When it comes to knowing ag's story, the Baldwin family of McPherson County has that skill down.
A major part of that comes from experience -- from childhoods of discouragement to enter farming, to young adult realization of the appeal of country life and values, to midlife experimentation, to mature adult success -- Dwight and Cindy Baldwin have lived Kansas agriculture.
"My dad, a farmer, told me to get a college degree and do anything besides farm," Dwight says. "So I started out majoring in pre-forestry and then changed to natural resources management, thinking I would be a park ranger or something like that."
He and Cindy met at K-State and they were married when he graduated and she had a year to go. He worked at the K-State agronomy farm and landed a job as a research assistant while Cindy finished her degree in secondary education.
"I grew up a farm girl determined not to marry a farmer," she says. "I watched my dad work so, so hard and I just wanted a life like my city friends had, regular hours and having days off."
However, a year or more of doing other jobs made Dwight realize how much he missed farming. And a year of living in a married student apartment with people on the top floor and all around made Cindy think the country sounded pretty good.
When her dad made the young couple an offer to return to farming, they decided to go for it.
After two or three years working with her dad and brother, they had a chance to strike out on their own and took it.
The ensuing years brought a pig herd, a dairy goat herd, a cow herd, years of 4-H involvement, on-farm wife duties and off-farm careers in journalism and teaching for Cindy and expanding crop acres for Dwight to bring the couple where they are today -- grain farming for Dwight and publishing for Cindy.
Along the way, they have become good not just at knowing ag's story, but at telling it.
Dwight has served on the Mid-Kansas Cooperative board during a period of significant growth from 2000 to 2009 and has been involved in wheat and sorghum commodity groups.
Cindy has been active as a teacher, college administrator, newspaper reporter and ag editor, freelancer and as the current owner, editor, designer and publisher of the Kansas Country Register. She also serves on the board of the Kansas Ag in the Classroom Foundation.
Their son, Adam, has his own farming enterprise and works closely with his dad. He is active in Farm Bureau and serves on the National Sorghum Checkoff Board, spreading the news of Kansas ag across the state, country and world.
Adam's wife, Kim, is an active blogger, producing "Alive and Well in Kansas" aliveandwellinkansas.wordpress.com from the farm where she and husband, Adam, are raising the next generation of McPherson County Baldwin family farmers.

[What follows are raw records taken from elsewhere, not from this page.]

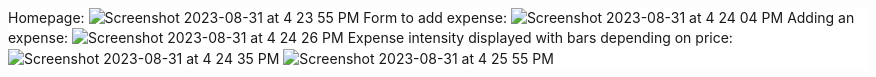 Homepage:
<img width="1084" alt="Screenshot 2023-08-31 at 4 23 55 PM" src="https://github.com/mohamk29/Expense-tracker/assets/49575465/0ee67a4b-d3f0-4ded-bd31-aaaa66f95a3e">
Form to add expense:
<img width="1081" alt="Screenshot 2023-08-31 at 4 24 04 PM" src="https://github.com/mohamk29/Expense-tracker/assets/49575465/524e9a8c-1609-4672-88bf-b84dbe4f6afa">
Adding an expense:
<img width="1087" alt="Screenshot 2023-08-31 at 4 24 26 PM" src="https://github.com/mohamk29/Expense-tracker/assets/49575465/f9a66d12-87ca-43b8-b8ed-6d346c92b9c2">
Expense intensity displayed with bars depending on price:
<img width="1085" alt="Screenshot 2023-08-31 at 4 24 35 PM" src="https://github.com/mohamk29/Expense-tracker/assets/49575465/0faa8925-e83b-4d1e-a238-73cf5275cacc">
<img width="1440" alt="Screenshot 2023-08-31 at 4 25 55 PM" src="https://github.com/mohamk29/Expense-tracker/assets/49575465/62850051-8d25-4238-ad5a-7ad45886115c">
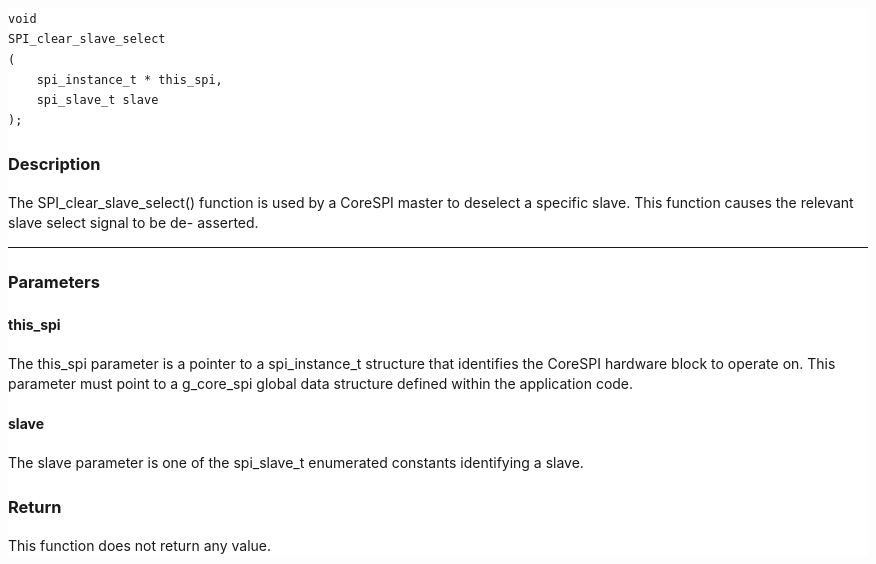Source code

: <div id="Functions$SPI_clear_slave_select$prototype" data-type="code">

    void
    SPI_clear_slave_select
    (
        spi_instance_t * this_spi,
        spi_slave_t slave
    );


</div>

<a name="description"></a>
### Description

<div id="Functions$SPI_clear_slave_select$description" data-type="text">

The SPI_clear_slave_select() function is used by a CoreSPI master to deselect a
specific slave. This function causes the relevant slave select signal to be de-
asserted.

</div>


 --------------------------- 

<a name="parameters"></a>
### Parameters
#### this_spi
<div id="Functions$SPI_clear_slave_select$description$parameters$this_spi" data-type="text" data-name="this_spi">

The this_spi parameter is a pointer to a spi_instance_t structure that
identifies the CoreSPI hardware block to operate on. This parameter must point
to a g_core_spi global data structure defined within the application code.


</div>

#### slave
<div id="Functions$SPI_clear_slave_select$description$parameters$slave" data-type="text" data-name="slave">

The slave parameter is one of the spi_slave_t enumerated constants identifying a
slave.


</div>

<a name="return"></a>
### Return
<div id="Functions$SPI_clear_slave_select$description$return" data-type="text">

This function does not return any value.


</div>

Kim is involved in the ag advocacy group, Common Ground, and has brought many visitors to the Baldwin family farming operations to see agriculture first-hand. She also teaches language arts at Inman High School and helps coach FFA members. They have two children, Banks, 3 and Isannah, 4 months.
Their daughter, Emily, and her husband, Tyler Fast, live in northeast Kansas. He is a sergeant with the Leavenworth County sheriff's department and she teaches elementary education. They have two sons, Rowan, 8 and Eli, 4, who love to come home to the farm and help with wheat harvest.
Publishing the Kansas Country Register
After years of doing newspaper reporting, freelance writing and teaching, Cindy Baldwin found her niche in journalism as the owner and publisher of the Kansas Country Register, a bi-monthly publication of special events and destination shopping, especially for crafts and quilting.
Remodeling of their farm home to turn the garage into expanded living space resulted in a new garage with Cindy's office attached.
When the Country Register arrives from the printer, she can back the car out and use the garage space for getting papers ready to mail.
Her office includes work stations with computers for writing and for laying out pages, a kitchenette and a full bath with a shower as well as plenty of storage space.